Saved data entries:

• • •

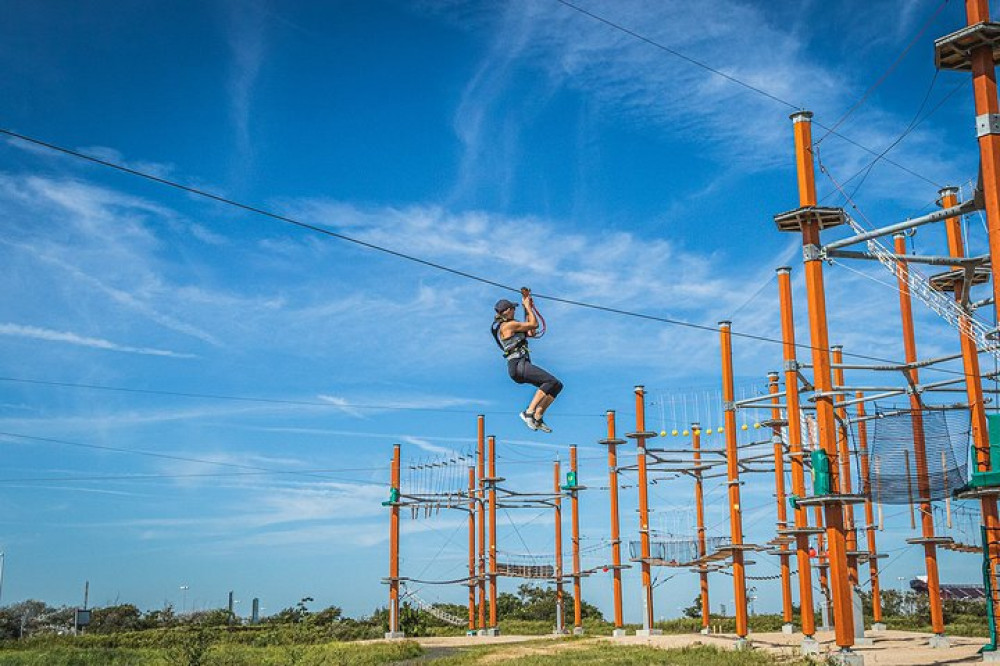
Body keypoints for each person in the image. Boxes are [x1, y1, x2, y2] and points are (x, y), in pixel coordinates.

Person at [491, 292, 563, 433]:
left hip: (521, 365)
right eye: (513, 308)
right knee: (549, 381)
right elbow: (534, 324)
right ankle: (528, 412)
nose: (515, 310)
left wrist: (526, 308)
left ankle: (538, 417)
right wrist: (528, 307)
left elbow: (532, 332)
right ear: (508, 311)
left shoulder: (513, 325)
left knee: (557, 385)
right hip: (518, 365)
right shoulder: (508, 326)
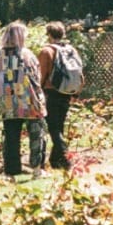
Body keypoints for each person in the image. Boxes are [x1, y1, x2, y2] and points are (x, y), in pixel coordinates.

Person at [0, 22, 46, 176]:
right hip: (29, 101)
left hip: (8, 101)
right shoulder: (27, 54)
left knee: (11, 136)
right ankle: (37, 168)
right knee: (36, 134)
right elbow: (36, 77)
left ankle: (11, 171)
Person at [36, 23, 76, 170]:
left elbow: (41, 75)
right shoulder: (70, 50)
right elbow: (79, 74)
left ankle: (66, 158)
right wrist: (75, 92)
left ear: (49, 34)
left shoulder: (47, 51)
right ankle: (55, 160)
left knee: (53, 128)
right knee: (59, 126)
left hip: (51, 92)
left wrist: (37, 91)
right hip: (66, 92)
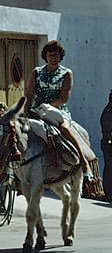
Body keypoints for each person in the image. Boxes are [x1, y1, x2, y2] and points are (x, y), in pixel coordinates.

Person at [23, 40, 93, 181]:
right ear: (45, 56)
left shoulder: (66, 73)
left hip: (58, 111)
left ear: (60, 56)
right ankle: (8, 173)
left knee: (64, 129)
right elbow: (29, 94)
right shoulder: (36, 72)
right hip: (36, 110)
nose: (53, 58)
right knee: (15, 131)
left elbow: (64, 98)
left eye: (56, 55)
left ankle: (84, 162)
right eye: (50, 55)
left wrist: (47, 107)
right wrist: (26, 113)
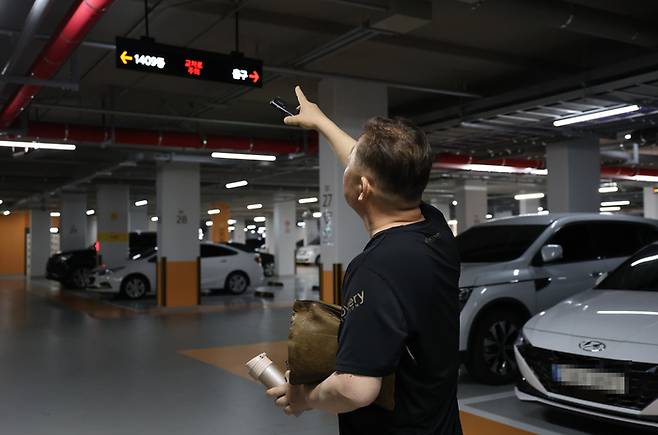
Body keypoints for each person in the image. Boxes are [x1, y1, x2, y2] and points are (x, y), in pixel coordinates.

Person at [266, 86, 462, 435]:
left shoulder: (375, 268)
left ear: (362, 189)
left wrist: (303, 397)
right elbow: (368, 165)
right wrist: (321, 122)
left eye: (352, 166)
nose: (348, 163)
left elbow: (355, 388)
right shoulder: (435, 229)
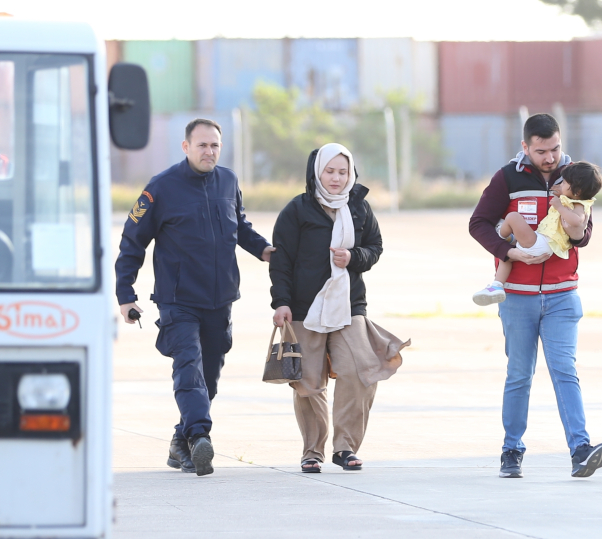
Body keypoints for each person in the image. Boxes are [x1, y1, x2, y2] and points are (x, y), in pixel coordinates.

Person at [115, 118, 273, 477]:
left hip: (220, 299)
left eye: (215, 145)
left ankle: (180, 440)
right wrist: (126, 294)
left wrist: (265, 250)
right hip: (178, 300)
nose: (209, 151)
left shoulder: (229, 181)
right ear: (186, 147)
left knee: (209, 377)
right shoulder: (161, 188)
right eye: (202, 145)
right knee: (188, 367)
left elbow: (240, 227)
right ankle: (200, 437)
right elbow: (132, 241)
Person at [469, 113, 602, 479]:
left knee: (565, 371)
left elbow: (585, 232)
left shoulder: (577, 175)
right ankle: (511, 450)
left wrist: (577, 231)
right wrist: (508, 252)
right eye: (541, 151)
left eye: (555, 149)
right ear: (525, 147)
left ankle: (581, 449)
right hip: (517, 297)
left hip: (563, 296)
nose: (550, 158)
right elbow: (478, 223)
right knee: (519, 374)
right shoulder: (507, 178)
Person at [269, 143, 409, 473]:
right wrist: (281, 302)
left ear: (351, 174)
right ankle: (312, 451)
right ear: (316, 172)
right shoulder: (297, 210)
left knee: (362, 371)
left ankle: (345, 447)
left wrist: (353, 257)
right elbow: (281, 260)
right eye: (329, 171)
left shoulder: (359, 208)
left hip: (349, 305)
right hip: (304, 308)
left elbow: (374, 247)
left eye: (342, 172)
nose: (336, 178)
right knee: (307, 381)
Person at [473, 161, 602, 306]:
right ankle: (497, 285)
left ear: (577, 191)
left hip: (543, 243)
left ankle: (501, 234)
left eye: (564, 183)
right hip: (542, 243)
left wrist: (559, 207)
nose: (560, 184)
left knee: (513, 218)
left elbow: (577, 220)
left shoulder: (580, 205)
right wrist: (562, 193)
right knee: (507, 256)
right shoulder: (572, 198)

• • •

Look above for the line with "left wrist: (265, 250)" and the line with "right knee: (307, 381)". Write out those two lines and all the lines between them, exactly, and no others.

(Solution to this exercise)
left wrist: (265, 250)
right hip: (178, 300)
nose: (209, 151)
left shoulder: (229, 181)
right ear: (186, 147)
left knee: (209, 377)
right shoulder: (161, 188)
right eye: (202, 145)
right knee: (188, 367)
left elbow: (240, 227)
right ankle: (200, 437)
right elbow: (132, 241)
Person at [469, 113, 602, 479]:
left knee: (565, 371)
left elbow: (585, 232)
left shoulder: (577, 175)
right ankle: (511, 450)
left wrist: (577, 231)
right wrist: (508, 252)
right eye: (541, 151)
left eye: (555, 149)
right ear: (525, 147)
left ankle: (581, 449)
right hip: (517, 297)
left hip: (563, 296)
nose: (550, 158)
right elbow: (478, 223)
right knee: (519, 374)
right shoulder: (507, 178)
Person at [269, 143, 409, 473]:
right wrist: (281, 302)
left ear: (351, 174)
right ankle: (312, 451)
right ear: (316, 172)
right shoulder: (297, 210)
left knee: (362, 371)
left ankle: (345, 447)
left wrist: (353, 257)
right elbow: (281, 260)
right eye: (329, 171)
left shoulder: (359, 208)
left hip: (349, 305)
right hip: (304, 308)
left elbow: (374, 247)
left eye: (342, 172)
nose: (336, 178)
right knee: (307, 381)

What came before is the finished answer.